Demokrasinin vazgeçilmezlerinden seçme ve seçilme hakkını kullanmak için dün bir kez daha sandık başındaydık. Yerel seçim maratonundan çıkan sonuç Türk siyaseti açısından pek çok mesajı içeriyor. Öncelikli olarak seçmen iktidara “sarı kart”tan öte “kırmızı kart” göstermiştir. Cumhur İttifakı’nın büyük şehirlerdeki oylarının erimesinde, yıllar sonra kendi kalesi görülen yerlerde dahi kan kaybetmesinde ağır ekonomik krizin, emeklilerin, emekçilerin zorlu koşullar altında ezilmesinin payı büyük. Genel seçimlerde gösterilmeyen bu tepki yerelde sandığa yansımış durumda.
“Tek adam” rejiminde, haklar ve adalette yaşanan erozyona ve aynı zamanda gerici, karşıdevrim çabalarına alan açanlara karşı da Atatürk ilkeleri, Cumhuriyet değerleri savunucularının net duruşu da sandık iradesinde ortaya konmuştur. Kazanan kim sorusunun yanıtı demokrasi ve umuttur!
Sonuçlar her il, ilçe genelinde elbette önümüzdeki günlerde ayrı ayrı değerlendirilecek. Ancak Özgür Özel liderliğindeki CHP’de, İstanbul’da Ekrem İmamoğlu ve Ankara’da Mansur Yavaş’la esen güçlü rüzgâr, 2028 seçimleri öncesinde siyaset arenasında yeni gelişmelerin habercisi olarak da yorumlanabilir.

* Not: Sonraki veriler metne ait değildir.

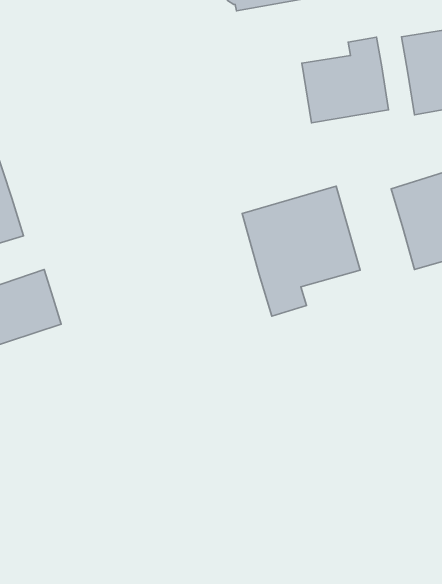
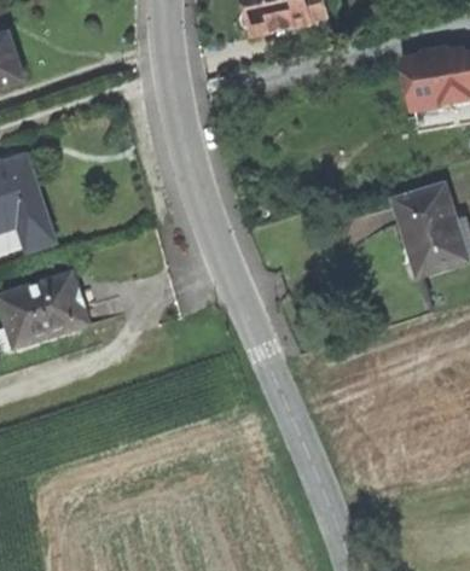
building: [302,37,389,123] -> none
building: [242,186,360,316] -> none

İktidarın, doludizgin kamu gücünü arkasına alarak bakandan valiye Cumhur adaylarına destek kampanyalarına karşın CHP bu seçimlerden tarihi bir zaferle çıkmıştır. Ancak tartışmalı süreçlerden geçen CHP’de bu kazanımlarla birlikte artık sular durulur mu sorusunun yanıtı ise önümüzdeki günlerde saklı. Bu çerçevede gözler, “değişim” sloganıyla birlikte, parti içindeki küskünler cephesinin alacağı tutum gibi, kısa zamanda sahada etkisini gösteren Özel’in birlik ruhunu nasıl sürdüreceğinde. Sandık sonuçları tartışma yaratan “değişim” söyleminin seçmende karşılık bulduğunu gösteriyor. Aynı zamanda iktidarın aldığı yenilgiyle birlikte bundan böyle yeni anayasa, İstanbul Kanalı gibi sorunlu konularda oldubitti yapamayacağını da.